§ WHAT THIS TASK INVOLVES: Provide the number of lines below that include "AttributeTok", without any other words.

§ MATERIAL SHOWN:
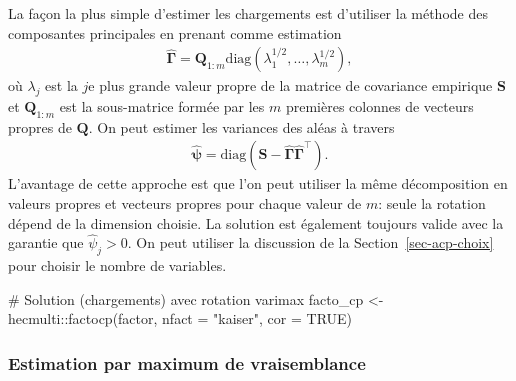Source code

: \documentclass[
  11pt,
  letterpaper,
]{book}
\newenvironment{Shaded}{\begin{snugshade}}{\end{snugshade}}
\newcommand{\AttributeTok}[1]{\textcolor[rgb]{0.40,0.45,0.13}{#1}}
\newcommand{\CommentTok}[1]{\textcolor[rgb]{0.37,0.37,0.37}{#1}}
\newcommand{\ConstantTok}[1]{\textcolor[rgb]{0.56,0.35,0.01}{#1}}
\newcommand{\FunctionTok}[1]{\textcolor[rgb]{0.28,0.35,0.67}{#1}}
\newcommand{\NormalTok}[1]{\textcolor[rgb]{0.00,0.23,0.31}{#1}}
\newcommand{\OtherTok}[1]{\textcolor[rgb]{0.00,0.23,0.31}{#1}}
\newcommand{\SpecialCharTok}[1]{\textcolor[rgb]{0.37,0.37,0.37}{#1}}
\newcommand{\StringTok}[1]{\textcolor[rgb]{0.13,0.47,0.30}{#1}}
\theoremstyle{definition}
\theoremstyle{remark}
\begin{document}
La façon la plus simple d'estimer les chargements est d'utiliser la
méthode des composantes principales en prenant comme estimation
\begin{align*}
\widehat{\boldsymbol{\Gamma}} = \boldsymbol{Q}_{1:m} \mathrm{diag}(\lambda_1^{1/2}, \ldots, \lambda_m^{1/2}),
\end{align*} où \(\lambda_j\) est la \(j\)e plus grande valeur propre de
la matrice de covariance empirique \(\mathbf{S}\) et
\(\boldsymbol{Q}_{1:m}\) est la sous-matrice formée par les \(m\)
premières colonnes de vecteurs propres de \(\boldsymbol{Q}\). On peut
estimer les variances des aléas à travers \begin{align*}
\widehat{\boldsymbol{\psi}} = \mathrm{diag}\left(\mathbf{S} - \widehat{\boldsymbol{\Gamma}}\widehat{\boldsymbol{\Gamma}}^\top\right).
\end{align*} L'avantage de cette approche est que l'on peut utiliser la
même décomposition en valeurs propres et vecteurs propres pour chaque
valeur de \(m\): seule la rotation dépend de la dimension choisie. La
solution est également toujours valide avec la garantie que
\(\widehat{\psi}_j>0\). On peut utiliser la discussion de la
Section~\ref{sec-acp-choix} pour choisir le nombre de variables.

\begin{Shaded}
\begin{Highlighting}[]
\CommentTok{\# Solution (chargements) avec rotation varimax}
\NormalTok{facto\_cp }\OtherTok{\textless{}{-}}\NormalTok{ hecmulti}\SpecialCharTok{::}\FunctionTok{factocp}\NormalTok{(factor, }\AttributeTok{nfact =} \StringTok{"kaiser"}\NormalTok{, }\AttributeTok{cor =} \ConstantTok{TRUE}\NormalTok{)}
\end{Highlighting}
\end{Shaded}

\hypertarget{estimation-par-maximum-de-vraisemblance}{%
\subsubsection{Estimation par maximum de
vraisemblance}\label{estimation-par-maximum-de-vraisemblance}}
\end{document}
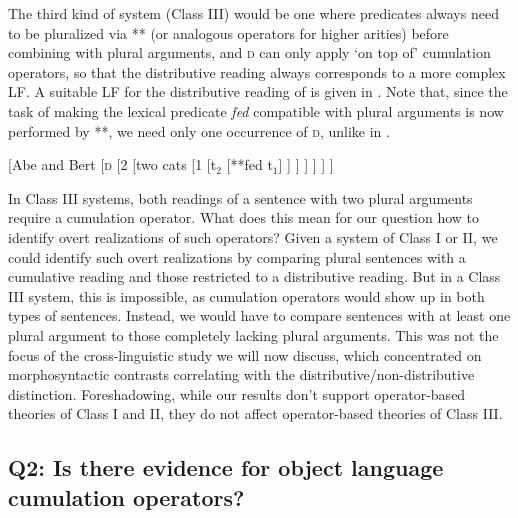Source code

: \documentclass[output=paper]{langscibook}
\begin{document}
The third kind of system (Class III) would be one where predicates always need to be pluralized via ** (or analogous operators for higher arities) before combining with plural arguments, and \textsc{d} can only apply `on top of' cumulation operators, so that the distributive reading always corresponds to a more complex LF. A suitable LF for the distributive reading of  is given in . Note that, since the task of making the lexical predicate \textit{fed} compatible with plural arguments is now performed by **, we need only one occurrence of \textsc{d}, unlike in .

\ea \label{has-sch:15} {[Abe and Bert [\textsc{d} [2 [two cats [1 [t$_2$ [**fed t$_1$] ] ] ] ] ] ]} \z

\noindent In Class III systems, both readings of a sentence with two plural arguments require a cumulation operator. What does this mean for our question how to identify overt realizations of such operators? Given a system of Class I or II, we could identify such overt realizations by comparing plural sentences with a cumulative reading and those restricted to a distributive reading. But in a Class III system, this is impossible, as cumulation operators would show up in both types of sentences. Instead, we would have to compare sentences with at least one plural argument to those completely lacking plural arguments. This was not the focus of the cross-linguistic study we will now discuss,
which concentrated on morphosyntactic contrasts correlating with the distributive/non-distributive distinction. Foreshadowing, while our results don't support operator-based theories of Class I and II,  they do not affect operator-based theories of Class III.


\subsection{Q2: Is there evidence for object language cumulation operators?}\label{has-sch:sec:3.3}
\end{document}
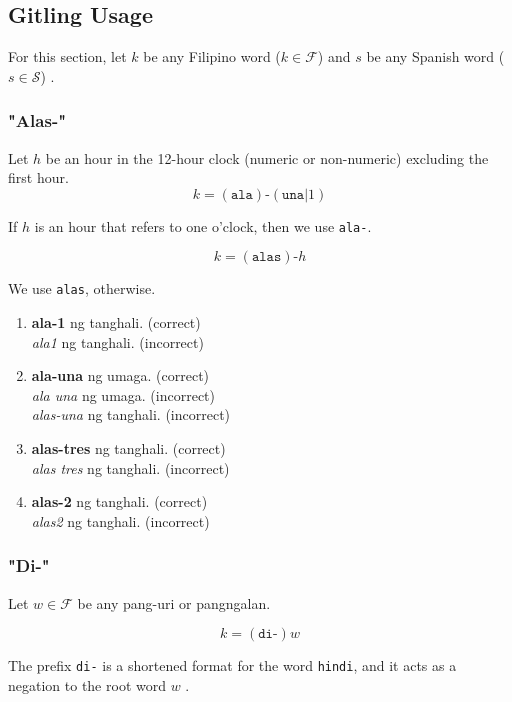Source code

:\subsection{Gitling Usage}
\label{gitling_usage}
For this section, let $k$ be any Filipino word (\(k\in\mathcal{F}\)) and $s$ be any Spanish word (\(s\in\mathcal{S}\)) \cite{Balarila}.

\subsubsection{"Alas-"}

Let \(h\) be an hour in the 12-hour clock (numeric or non-numeric) excluding the first hour.
\[
      k = (\texttt{ala})\texttt{-}(\texttt{una} | 1)
\]

If $h$ is an hour that refers to one o'clock, then we use \texttt{ala-}.

\[
      k = (\texttt{alas})\texttt{-}h
\]

We use \texttt{alas}, otherwise.

\begin{example}
\end{example}
\begin{enumerate}
      \item \textbf{ala-1} ng tanghali. (correct) \\
            \textit{ala1} ng tanghali. (incorrect)
      \item \textbf{ala-una} ng umaga. (correct) \\
            \textit{ala una} ng umaga. (incorrect) \\
            \textit{alas-una} ng tanghali. (incorrect)
      \item \textbf{alas-tres} ng tanghali. (correct) \\
            \textit{alas tres} ng tanghali. (incorrect)
      \item \textbf{alas-2} ng tanghali. (correct) \\
            \textit{alas2} ng tanghali. (incorrect)
\end{enumerate}

\subsubsection{"Di-"}

Let $w\in\mathcal{F}$ be any pang-uri or pangngalan.

\[
      k = (\texttt{di-})w
\]

The prefix \texttt{di-} is a shortened format for the word \texttt{hindi}, and it acts as a negation to the root word $w$ \cite{Balarila}.

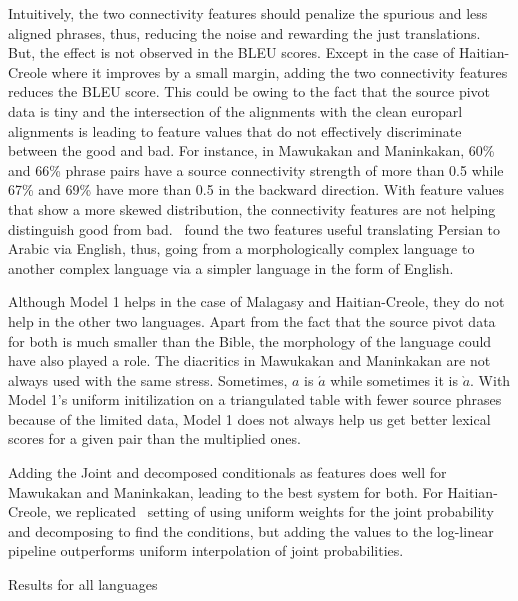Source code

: Intuitively, the two connectivity features should penalize the spurious and less aligned phrases, thus, reducing the noise and rewarding the just translations. But, the effect is not observed in the BLEU scores. Except in the case of Haitian-Creole where it improves by a small margin, adding the two connectivity features reduces the BLEU score. This could be owing to the fact that the source pivot data is tiny and the intersection of the alignments with the clean europarl alignments is leading to feature values that do not effectively discriminate between the good and bad. For instance, in Mawukakan and Maninkakan, 60\% and 66\% phrase pairs have a source connectivity strength of more than 0.5 while 67\% and 69\% have more than 0.5 in the backward direction. With feature values that show a more skewed distribution, the connectivity features are not helping distinguish good from bad.~\cite{Ahmed:13} found the two features useful translating Persian to Arabic via English, thus, going from a morphologically complex language to another complex language via a simpler language in the form of English.

Although Model 1 helps in the case of Malagasy and Haitian-Creole, they do not help in the other two languages. Apart from the fact that the source pivot data for both is much smaller than the Bible, the morphology of the language could have also played a role. The diacritics in Mawukakan and Maninkakan are not always used with the same stress. Sometimes, $a$ is $\acute{a}$ while sometimes it is $\grave{a}$. With Model 1's uniform initilization on a triangulated table with fewer source phrases because of the limited data, Model 1 does not always help us get better lexical scores for a given pair than the multiplied ones.

Adding the Joint and decomposed conditionals as features does well for Mawukakan and Maninkakan, leading to the best system for both. For Haitian-Creole, we replicated~\cite{Cohn:07} setting of using uniform weights for the joint probability and decomposing to find the conditions, but adding the values to the log-linear pipeline outperforms uniform interpolation of joint probabilities.


\begin{table}
	\small
	\centering
	
	\caption{Results for all languages}
	\label{table:all_results}
\end{table}



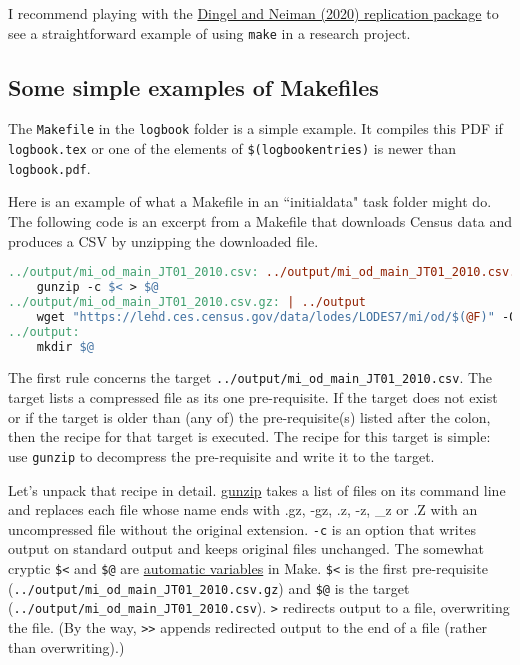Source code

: I recommend playing with the
\href{https://github.com/jdingel/DingelNeiman-workathome}{Dingel and Neiman (2020) replication package}
to see a straightforward example of using \texttt{make} in a research project.

\subsection{Some simple examples of Makefiles}
\label{some_simple_examples_of_makefiles}

The \texttt{Makefile} in the \texttt{logbook} folder is a simple example.
It compiles this PDF if \texttt{logbook.tex} or one of the elements of \texttt{\$(logbookentries)} is newer than \texttt{logbook.pdf}.

Here is an example of what a Makefile in an ``initialdata" task folder might do.
The following code is an excerpt from a Makefile that downloads Census data and produces a CSV by unzipping the downloaded file.
\begin{lstlisting}[language=make]
../output/mi_od_main_JT01_2010.csv: ../output/mi_od_main_JT01_2010.csv.gz
	gunzip -c $< > $@
../output/mi_od_main_JT01_2010.csv.gz: | ../output
	wget "https://lehd.ces.census.gov/data/lodes/LODES7/mi/od/$(@F)" -O ../output/$(@F)
../output:
	mkdir $@
\end{lstlisting}
The first rule concerns the target \texttt{../output/mi\_od\_main\_JT01\_2010.csv}.
The target lists a compressed file as its one pre-requisite.
If the target does not exist or if the target is older than (any of) the pre-requisite(s) listed after the colon,
then the recipe for that target is executed.
The recipe for this target is simple: use \texttt{gunzip} to decompress the pre-requisite and write it to the target.

Let's unpack that recipe in detail.
\href{https://linux.die.net/man/1/gunzip}{gunzip} takes a list of files on its command line and replaces each file whose name ends with .gz, -gz, .z, -z, \_z or .Z with an uncompressed file without the original extension.
\texttt{-c} is an option that writes output on standard output and keeps original files unchanged.
The somewhat cryptic \texttt{\$<} and \texttt{\$@} are \href{https://www.gnu.org/software/make/manual/html_node/Automatic-Variables.html}{automatic variables} in Make.
\texttt{\$<} is the first pre-requisite (\texttt{../output/mi\_od\_main\_JT01\_2010.csv.gz})
and
\texttt{\$@} is the target (\texttt{../output/mi\_od\_main\_JT01\_2010.csv}).
\texttt{>} redirects output to a file, overwriting the file.
(By the way, \texttt{>>} appends redirected output to the end of a file (rather than overwriting).)

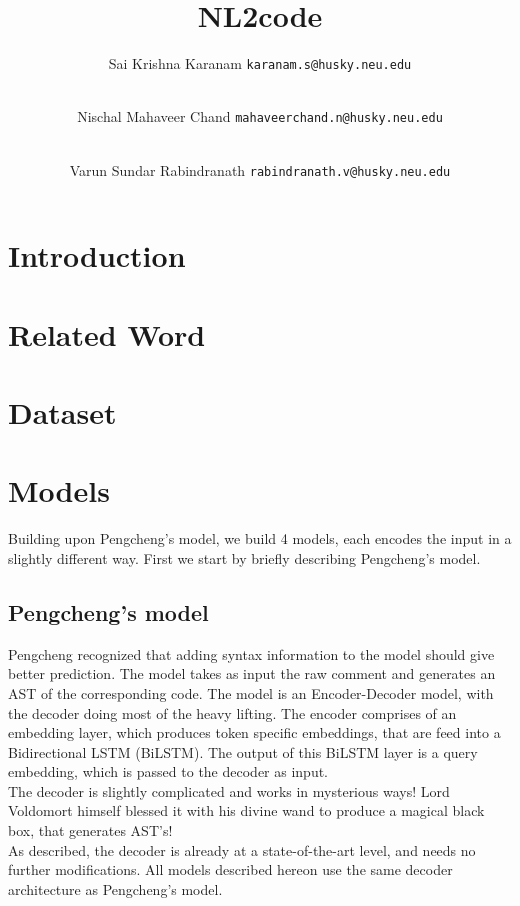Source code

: \documentclass{IEEEtran}
\title{\textbf{NL2code}}
\author{
    Sai Krishna Karanam 
    \texttt{karanam.s@husky.neu.edu}
    \and \\
    Nischal Mahaveer Chand 
    \texttt{mahaveerchand.n@husky.neu.edu}
    \and \\
    Varun Sundar Rabindranath 
    \texttt{rabindranath.v@husky.neu.edu}
}
\date{}
\begin{document}
    \maketitle

    \section{Introduction}
    \blindtext

    \section{Related Word}
    \blindtext

    \section{Dataset}
    \blindtext

    \section{Models}
    Building upon Pengcheng's model, we build 4 models, each encodes the input in a slightly 
    different way. First we start by briefly describing Pengcheng's model.

      \subsection{Pengcheng's model}
      Pengcheng recognized that adding syntax information to the model should give better
      prediction. The model takes as input the raw comment and generates an AST of the 
      corresponding code. The model is an Encoder-Decoder model, with the decoder doing most 
      of the heavy lifting. The encoder comprises of an embedding layer, which produces token
      specific embeddings, that are feed into a Bidirectional LSTM (BiLSTM). The output of this 
      BiLSTM layer is a query embedding, which is passed to the decoder as input. \\

      The decoder is slightly complicated and works in mysterious ways! Lord Voldomort himself
      blessed it with his divine wand to produce a magical black box, that generates
      AST's! \\

      As described, the decoder is already at a state-of-the-art level, and needs no further 
      modifications. All models described hereon use the same decoder architecture as Pengcheng's 
      model.
\end{document}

§ ANSWER SPACE: 2